Tuesday, January 18, 2011

Memories of Galicia

I went to see a flat this evening. Actually it was the second time I'd been to see it as the first time nobody had been there. The area is incredible. There's a Japanese restaurant around the corner where the Nagoyan family who owns it have an entire section in the menu for okonomiyaki and the only people in there were Japanese. There's a Spanish restaurant across the street where the owner is Galician and there's both pulpo and caldo Gallego on the menu, there are local grocers aplenty, and there's a Creole restaurant around the corner where the owner from Martinique told me about the mouth-watering things on the menu that combined mango, fish, spices and exotic vegetables in the most incredible sounding ways. This is my kind of area! In addition, the fact that it's on the same subway line as my gym and the institute makes it really special.
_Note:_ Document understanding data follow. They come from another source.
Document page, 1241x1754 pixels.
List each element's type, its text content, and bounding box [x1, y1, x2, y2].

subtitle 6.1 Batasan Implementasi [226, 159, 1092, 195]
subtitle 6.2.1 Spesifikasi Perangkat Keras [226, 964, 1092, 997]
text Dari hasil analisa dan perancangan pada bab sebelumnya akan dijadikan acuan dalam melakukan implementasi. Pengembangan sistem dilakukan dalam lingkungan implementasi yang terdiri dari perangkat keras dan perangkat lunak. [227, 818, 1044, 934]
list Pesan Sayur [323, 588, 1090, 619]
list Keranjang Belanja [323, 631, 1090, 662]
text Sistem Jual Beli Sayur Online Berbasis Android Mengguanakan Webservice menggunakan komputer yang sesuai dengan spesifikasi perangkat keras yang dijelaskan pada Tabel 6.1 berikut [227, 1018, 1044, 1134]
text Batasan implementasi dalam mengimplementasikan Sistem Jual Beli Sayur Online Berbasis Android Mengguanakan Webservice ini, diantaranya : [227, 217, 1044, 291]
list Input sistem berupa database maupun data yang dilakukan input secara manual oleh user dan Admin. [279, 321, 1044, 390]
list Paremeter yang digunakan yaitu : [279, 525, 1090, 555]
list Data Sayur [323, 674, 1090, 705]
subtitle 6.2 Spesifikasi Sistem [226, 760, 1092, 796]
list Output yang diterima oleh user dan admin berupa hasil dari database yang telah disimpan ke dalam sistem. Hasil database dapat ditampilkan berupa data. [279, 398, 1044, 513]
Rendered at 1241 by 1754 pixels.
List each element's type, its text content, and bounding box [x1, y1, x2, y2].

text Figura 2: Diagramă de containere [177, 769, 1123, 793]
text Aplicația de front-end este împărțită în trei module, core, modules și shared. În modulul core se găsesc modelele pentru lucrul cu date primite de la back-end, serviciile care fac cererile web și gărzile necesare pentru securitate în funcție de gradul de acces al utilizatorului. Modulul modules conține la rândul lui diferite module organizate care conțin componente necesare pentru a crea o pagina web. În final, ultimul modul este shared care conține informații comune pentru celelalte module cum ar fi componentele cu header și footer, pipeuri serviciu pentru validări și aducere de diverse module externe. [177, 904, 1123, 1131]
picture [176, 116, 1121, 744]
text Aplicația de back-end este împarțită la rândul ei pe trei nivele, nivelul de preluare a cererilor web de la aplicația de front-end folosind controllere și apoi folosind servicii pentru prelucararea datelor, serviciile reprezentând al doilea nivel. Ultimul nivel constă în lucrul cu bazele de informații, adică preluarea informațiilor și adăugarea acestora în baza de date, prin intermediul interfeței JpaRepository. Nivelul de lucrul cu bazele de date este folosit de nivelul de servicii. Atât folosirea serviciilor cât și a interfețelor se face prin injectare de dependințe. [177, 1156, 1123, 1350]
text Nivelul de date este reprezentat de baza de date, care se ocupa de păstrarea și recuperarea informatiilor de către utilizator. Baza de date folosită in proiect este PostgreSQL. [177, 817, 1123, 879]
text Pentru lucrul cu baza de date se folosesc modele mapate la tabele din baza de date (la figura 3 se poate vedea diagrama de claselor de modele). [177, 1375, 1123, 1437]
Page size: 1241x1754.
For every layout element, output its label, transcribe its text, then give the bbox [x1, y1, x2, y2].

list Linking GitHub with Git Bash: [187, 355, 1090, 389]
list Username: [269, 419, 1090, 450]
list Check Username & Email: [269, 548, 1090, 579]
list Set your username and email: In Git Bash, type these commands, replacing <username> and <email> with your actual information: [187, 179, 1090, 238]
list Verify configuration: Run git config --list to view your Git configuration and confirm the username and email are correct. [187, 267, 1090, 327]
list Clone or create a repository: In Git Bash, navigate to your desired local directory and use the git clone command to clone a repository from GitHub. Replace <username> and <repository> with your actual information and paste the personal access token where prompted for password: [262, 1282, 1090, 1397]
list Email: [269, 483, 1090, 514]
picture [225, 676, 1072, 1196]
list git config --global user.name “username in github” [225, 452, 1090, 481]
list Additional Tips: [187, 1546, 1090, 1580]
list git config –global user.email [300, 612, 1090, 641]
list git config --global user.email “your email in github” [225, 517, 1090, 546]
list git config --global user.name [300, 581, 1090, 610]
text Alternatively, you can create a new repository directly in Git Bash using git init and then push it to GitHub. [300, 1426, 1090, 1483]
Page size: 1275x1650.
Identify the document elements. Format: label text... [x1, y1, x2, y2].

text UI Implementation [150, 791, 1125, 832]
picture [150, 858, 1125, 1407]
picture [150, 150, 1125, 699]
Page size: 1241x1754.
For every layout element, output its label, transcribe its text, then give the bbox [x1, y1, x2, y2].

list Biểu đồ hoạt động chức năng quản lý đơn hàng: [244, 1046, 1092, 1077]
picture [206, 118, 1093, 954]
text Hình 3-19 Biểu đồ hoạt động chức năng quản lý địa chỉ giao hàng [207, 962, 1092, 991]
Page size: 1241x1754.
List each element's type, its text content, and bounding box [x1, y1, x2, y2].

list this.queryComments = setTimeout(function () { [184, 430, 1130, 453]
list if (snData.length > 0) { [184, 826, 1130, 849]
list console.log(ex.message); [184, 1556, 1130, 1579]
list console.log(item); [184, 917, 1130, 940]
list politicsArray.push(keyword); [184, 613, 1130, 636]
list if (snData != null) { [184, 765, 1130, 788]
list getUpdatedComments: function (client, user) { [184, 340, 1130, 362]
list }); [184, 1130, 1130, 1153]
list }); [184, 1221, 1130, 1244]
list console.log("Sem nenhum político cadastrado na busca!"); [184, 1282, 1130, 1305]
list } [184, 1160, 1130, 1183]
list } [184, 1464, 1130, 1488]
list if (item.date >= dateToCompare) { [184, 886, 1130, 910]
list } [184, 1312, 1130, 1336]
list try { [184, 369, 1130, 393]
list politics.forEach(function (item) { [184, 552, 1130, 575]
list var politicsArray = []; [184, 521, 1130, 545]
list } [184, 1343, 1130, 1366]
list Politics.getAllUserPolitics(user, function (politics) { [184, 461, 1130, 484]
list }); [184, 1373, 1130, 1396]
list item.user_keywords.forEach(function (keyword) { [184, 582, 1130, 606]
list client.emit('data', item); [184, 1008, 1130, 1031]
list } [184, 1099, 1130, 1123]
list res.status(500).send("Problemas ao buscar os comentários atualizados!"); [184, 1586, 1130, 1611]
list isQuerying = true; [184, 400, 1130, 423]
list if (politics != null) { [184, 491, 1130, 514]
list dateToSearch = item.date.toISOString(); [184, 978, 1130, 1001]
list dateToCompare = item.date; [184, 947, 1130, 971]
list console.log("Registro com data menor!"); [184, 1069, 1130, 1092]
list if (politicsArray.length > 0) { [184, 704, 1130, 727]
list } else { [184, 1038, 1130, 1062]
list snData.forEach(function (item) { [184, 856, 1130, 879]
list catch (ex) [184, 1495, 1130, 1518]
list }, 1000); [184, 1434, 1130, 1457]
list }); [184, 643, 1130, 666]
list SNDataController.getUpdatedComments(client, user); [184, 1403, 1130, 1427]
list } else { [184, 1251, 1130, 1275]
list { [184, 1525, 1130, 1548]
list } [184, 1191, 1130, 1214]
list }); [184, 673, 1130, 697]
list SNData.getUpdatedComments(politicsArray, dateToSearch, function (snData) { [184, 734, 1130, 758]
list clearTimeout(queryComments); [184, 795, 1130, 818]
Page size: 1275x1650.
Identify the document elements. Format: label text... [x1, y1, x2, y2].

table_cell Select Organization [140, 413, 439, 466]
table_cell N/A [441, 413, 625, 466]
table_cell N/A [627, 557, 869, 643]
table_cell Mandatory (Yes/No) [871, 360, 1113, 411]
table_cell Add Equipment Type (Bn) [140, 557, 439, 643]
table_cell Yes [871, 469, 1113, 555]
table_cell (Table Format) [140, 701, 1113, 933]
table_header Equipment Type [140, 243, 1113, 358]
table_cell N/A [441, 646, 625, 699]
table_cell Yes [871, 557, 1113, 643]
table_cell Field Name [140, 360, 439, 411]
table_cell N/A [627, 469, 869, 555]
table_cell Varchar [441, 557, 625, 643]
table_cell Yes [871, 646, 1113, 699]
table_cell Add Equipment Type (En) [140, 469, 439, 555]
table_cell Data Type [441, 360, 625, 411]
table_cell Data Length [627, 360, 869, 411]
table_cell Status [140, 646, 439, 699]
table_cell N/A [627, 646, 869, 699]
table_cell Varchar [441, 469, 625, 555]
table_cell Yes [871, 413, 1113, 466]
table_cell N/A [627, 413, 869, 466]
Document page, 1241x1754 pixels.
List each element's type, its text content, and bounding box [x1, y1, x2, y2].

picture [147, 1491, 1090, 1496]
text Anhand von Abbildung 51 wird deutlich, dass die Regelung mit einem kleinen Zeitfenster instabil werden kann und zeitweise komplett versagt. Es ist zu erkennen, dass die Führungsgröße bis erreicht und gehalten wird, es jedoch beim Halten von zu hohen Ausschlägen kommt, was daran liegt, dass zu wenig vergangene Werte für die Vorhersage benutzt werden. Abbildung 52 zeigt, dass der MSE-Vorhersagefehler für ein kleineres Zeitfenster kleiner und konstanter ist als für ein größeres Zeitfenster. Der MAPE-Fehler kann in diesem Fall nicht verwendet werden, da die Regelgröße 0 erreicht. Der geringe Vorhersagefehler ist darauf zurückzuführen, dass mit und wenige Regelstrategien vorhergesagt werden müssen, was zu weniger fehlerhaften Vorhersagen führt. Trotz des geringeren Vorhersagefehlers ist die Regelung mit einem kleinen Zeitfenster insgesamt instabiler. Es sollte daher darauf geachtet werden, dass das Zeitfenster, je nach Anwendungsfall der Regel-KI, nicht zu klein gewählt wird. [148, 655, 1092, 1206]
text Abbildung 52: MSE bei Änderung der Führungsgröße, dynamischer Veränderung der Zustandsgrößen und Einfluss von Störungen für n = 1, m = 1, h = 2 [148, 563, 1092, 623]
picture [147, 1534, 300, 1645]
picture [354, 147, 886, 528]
Unfortunately the house was not, and I'm going to have to keep looking, but at least I know have an idea of my ideal area, even if it is one of the most sought after in the city.

Anyway, coming out of the Galician restaurant, where I'd spent a while chatting to the owner about the wines, I was reminded of a photo I'd been editing for a while, from my first summer in Galicia when I went with a couple of friends up to the Costa de Muerte. On the way we passed an abandoned boat and I got some shots of it. I wanted to play a bit with this photo because the contrasts between the background and the boat are not that strong, so I've needed to do quite a bit of work to get it to this stage. After a dozen or so masked adjustment layers I'm getting happier with the results, and this sort of exercise is definitely something I should be trying more. When you stare at a photo for a couple of hours it becomes very difficult to be at all objective about it, but this is a part of the art that I need to work on.

Galician boat
So, re. the housing situation it's looking pretty bleak still, but I have a couple more flats to see this week and I'm still holding out hope.